=== Texte fourni ===

Seul le numéro 3 sortait de l’université. À part les quatre cadres, le groupe était formé de jeunes qui n’étaient jamais allés à l’école. Ils étaient issus de villages de montagne pauvres et on voyait bien que leur participation à la lutte ne reposait pas forcément sur des convictions idéologiques.

Le leader du MRTA Néstor Cerpa (à droite) s’exprime devant la presse dans la résidence de l’ambassadeur, le 31 décembre 1996 à Lima au Pérou (Jiji)
Le leader du MRTA Néstor Cerpa (à droite) s’exprime devant la presse dans la résidence de l’ambassadeur, le 31 décembre 1996 à Lima au Pérou. (Jiji Press)

Ogura Hidetaka, alors responsable des affaires politiques à l’ambassade, parlait couramment espagnol et c’est naturellement lui qui a été chargé de dialoguer avec les geôliers. Pendant leurs échanges, il a tenté de comprendre ce qu’ils pensaient, comment ils voulaient mener la prise d’otages et les négociations. Fin connaisseur des questions de sécurité, il savait également dans quelles circonstances le MRTA s’était engagé dans la lutte armée.

===

**Objectif de la tâche**
Pouvez-vous réécrire tout ce qui va de « Seul le numéro » jusqu'à « au Pérou (Jiji) » dans le texte fourni, en remplaçant « villages de montagne » par « bourgades montagnardes » ?

=== Données enregistrées ===

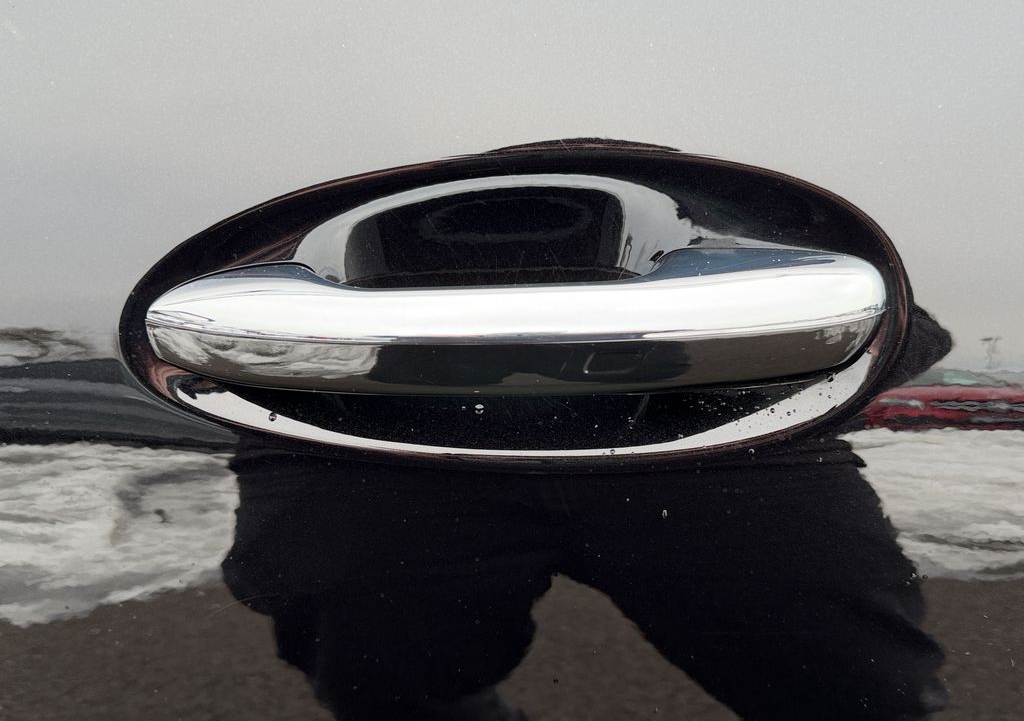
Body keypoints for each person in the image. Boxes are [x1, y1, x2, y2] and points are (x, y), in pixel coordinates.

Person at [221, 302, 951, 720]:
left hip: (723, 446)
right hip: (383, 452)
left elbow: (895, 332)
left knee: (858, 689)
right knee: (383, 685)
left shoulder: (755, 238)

===
=== Données enregistrées ===

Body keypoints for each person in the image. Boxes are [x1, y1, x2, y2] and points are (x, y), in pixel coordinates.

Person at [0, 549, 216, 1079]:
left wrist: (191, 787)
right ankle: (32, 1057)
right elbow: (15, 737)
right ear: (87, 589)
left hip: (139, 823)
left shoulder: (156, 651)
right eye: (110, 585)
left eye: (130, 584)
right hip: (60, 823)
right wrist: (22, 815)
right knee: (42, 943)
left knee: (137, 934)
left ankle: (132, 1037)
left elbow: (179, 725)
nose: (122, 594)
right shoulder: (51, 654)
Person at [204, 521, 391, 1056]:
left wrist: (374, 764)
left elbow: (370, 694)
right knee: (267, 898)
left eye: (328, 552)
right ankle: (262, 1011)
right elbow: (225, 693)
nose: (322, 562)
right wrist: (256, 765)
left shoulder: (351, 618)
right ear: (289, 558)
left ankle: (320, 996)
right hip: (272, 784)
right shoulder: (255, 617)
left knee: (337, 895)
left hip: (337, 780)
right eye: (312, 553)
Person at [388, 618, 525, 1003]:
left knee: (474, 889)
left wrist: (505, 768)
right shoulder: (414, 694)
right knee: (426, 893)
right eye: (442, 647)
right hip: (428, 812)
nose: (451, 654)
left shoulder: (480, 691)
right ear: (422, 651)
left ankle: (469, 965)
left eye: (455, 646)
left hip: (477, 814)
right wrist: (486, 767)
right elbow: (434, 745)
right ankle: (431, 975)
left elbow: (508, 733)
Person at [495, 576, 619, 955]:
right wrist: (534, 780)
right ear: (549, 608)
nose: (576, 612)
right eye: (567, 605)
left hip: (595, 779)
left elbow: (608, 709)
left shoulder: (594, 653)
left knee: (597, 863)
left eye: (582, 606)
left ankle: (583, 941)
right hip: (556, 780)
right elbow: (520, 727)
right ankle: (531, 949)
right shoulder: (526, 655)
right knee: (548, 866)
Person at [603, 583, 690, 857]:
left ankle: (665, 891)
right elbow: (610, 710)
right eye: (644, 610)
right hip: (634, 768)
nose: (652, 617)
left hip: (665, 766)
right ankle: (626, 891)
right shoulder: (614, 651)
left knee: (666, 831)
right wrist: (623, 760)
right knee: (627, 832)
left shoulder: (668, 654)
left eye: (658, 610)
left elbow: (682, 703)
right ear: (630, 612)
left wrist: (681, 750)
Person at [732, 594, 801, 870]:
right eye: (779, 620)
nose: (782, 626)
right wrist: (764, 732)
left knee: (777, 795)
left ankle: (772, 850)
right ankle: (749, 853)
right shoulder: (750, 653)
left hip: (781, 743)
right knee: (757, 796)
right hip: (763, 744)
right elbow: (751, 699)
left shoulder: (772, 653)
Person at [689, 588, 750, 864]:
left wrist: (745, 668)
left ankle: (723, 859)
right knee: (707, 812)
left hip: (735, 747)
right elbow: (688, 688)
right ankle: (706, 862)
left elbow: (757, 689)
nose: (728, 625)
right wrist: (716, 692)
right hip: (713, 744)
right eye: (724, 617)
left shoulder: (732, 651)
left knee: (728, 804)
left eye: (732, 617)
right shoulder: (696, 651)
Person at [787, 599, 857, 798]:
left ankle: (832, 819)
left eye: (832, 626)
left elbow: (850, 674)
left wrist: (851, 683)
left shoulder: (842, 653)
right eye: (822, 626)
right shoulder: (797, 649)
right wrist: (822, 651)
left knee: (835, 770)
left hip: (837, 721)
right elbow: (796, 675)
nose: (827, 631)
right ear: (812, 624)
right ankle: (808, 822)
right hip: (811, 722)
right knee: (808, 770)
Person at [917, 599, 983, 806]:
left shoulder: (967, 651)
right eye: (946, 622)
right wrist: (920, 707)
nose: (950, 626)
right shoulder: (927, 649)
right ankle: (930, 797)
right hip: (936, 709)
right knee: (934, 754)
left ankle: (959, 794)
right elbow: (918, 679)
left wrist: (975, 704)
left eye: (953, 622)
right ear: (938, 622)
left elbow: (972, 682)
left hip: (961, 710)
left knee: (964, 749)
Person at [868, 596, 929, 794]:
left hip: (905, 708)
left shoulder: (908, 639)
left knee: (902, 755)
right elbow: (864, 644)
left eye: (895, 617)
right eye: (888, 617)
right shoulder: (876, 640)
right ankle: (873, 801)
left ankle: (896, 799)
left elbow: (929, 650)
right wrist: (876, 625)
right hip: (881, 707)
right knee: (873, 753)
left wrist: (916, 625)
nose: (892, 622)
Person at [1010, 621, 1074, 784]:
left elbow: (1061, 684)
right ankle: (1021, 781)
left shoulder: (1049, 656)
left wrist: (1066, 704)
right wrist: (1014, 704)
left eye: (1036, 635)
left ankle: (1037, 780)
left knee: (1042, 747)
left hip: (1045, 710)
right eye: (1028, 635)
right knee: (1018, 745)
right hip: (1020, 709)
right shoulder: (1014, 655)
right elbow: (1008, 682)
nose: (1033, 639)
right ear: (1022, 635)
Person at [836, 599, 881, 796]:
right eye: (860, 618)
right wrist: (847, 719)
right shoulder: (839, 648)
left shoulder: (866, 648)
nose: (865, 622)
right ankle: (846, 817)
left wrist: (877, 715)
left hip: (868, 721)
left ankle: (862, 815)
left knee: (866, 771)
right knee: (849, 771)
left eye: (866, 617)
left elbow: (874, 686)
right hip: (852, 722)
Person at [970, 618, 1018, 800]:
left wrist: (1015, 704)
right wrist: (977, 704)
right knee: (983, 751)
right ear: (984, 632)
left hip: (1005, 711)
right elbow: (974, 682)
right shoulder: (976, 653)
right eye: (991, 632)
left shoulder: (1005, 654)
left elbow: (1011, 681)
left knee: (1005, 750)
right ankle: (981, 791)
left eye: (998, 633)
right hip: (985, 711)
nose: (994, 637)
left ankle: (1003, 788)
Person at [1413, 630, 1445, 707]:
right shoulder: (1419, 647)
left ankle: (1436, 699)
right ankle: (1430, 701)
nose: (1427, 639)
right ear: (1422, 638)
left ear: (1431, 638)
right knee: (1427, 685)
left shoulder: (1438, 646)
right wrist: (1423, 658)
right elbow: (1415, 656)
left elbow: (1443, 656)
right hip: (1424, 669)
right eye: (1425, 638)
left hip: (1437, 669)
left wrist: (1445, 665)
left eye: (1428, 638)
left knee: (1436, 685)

===
=== Données enregistrées ===

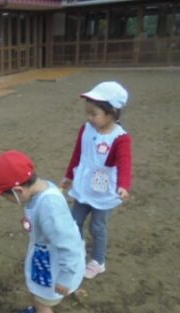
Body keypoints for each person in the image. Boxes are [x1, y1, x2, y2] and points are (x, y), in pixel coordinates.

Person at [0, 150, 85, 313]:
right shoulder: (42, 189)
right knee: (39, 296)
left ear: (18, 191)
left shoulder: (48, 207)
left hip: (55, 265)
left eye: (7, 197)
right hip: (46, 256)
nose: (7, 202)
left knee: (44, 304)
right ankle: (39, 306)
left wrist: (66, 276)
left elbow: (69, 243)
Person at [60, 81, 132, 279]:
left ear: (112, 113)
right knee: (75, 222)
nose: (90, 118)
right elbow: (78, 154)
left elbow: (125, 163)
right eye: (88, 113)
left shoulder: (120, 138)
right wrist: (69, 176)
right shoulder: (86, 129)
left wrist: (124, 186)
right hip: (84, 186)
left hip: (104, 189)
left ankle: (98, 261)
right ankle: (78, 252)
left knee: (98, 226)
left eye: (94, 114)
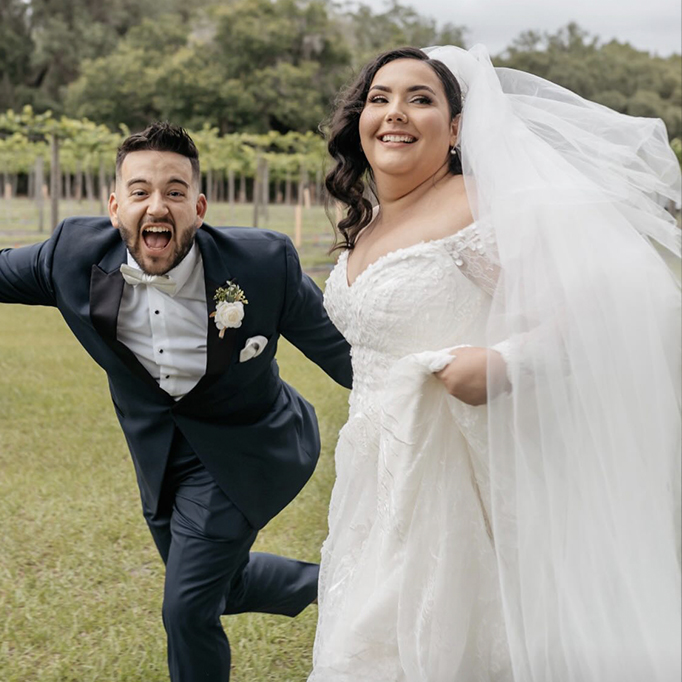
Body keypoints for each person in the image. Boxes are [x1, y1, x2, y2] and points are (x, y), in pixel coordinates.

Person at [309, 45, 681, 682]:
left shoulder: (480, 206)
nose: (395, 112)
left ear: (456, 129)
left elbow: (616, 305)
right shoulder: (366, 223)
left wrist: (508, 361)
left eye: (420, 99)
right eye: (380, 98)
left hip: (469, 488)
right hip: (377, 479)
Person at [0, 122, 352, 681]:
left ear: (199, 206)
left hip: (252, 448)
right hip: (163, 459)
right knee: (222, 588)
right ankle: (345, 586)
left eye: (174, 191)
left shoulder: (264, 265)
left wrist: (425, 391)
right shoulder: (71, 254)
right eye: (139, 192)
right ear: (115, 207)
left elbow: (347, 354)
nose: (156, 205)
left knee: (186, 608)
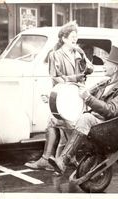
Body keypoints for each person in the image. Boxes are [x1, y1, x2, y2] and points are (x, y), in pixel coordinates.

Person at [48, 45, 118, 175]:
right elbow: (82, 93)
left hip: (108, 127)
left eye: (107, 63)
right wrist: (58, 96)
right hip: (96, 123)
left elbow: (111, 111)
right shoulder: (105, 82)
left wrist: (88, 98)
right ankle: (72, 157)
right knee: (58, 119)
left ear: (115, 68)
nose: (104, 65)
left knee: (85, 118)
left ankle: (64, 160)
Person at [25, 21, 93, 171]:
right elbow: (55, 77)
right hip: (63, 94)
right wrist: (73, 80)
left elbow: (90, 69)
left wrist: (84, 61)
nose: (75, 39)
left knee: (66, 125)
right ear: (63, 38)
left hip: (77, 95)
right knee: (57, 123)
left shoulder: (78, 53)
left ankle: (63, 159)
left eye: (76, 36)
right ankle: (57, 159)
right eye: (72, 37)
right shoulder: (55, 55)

===

**Résultat**
Seul le numéro 3 sortait de l’université. À part les quatre cadres, le groupe était formé de jeunes qui n’étaient jamais allés à l’école. Ils étaient issus de bourgades montagnardes pauvres et on voyait bien que leur participation à la lutte ne reposait pas forcément sur des convictions idéologiques.

Le leader du MRTA Néstor Cerpa (à droite) s’exprime devant la presse dans la résidence de l’ambassadeur, le 31 décembre 1996 à Lima au Pérou (Jiji)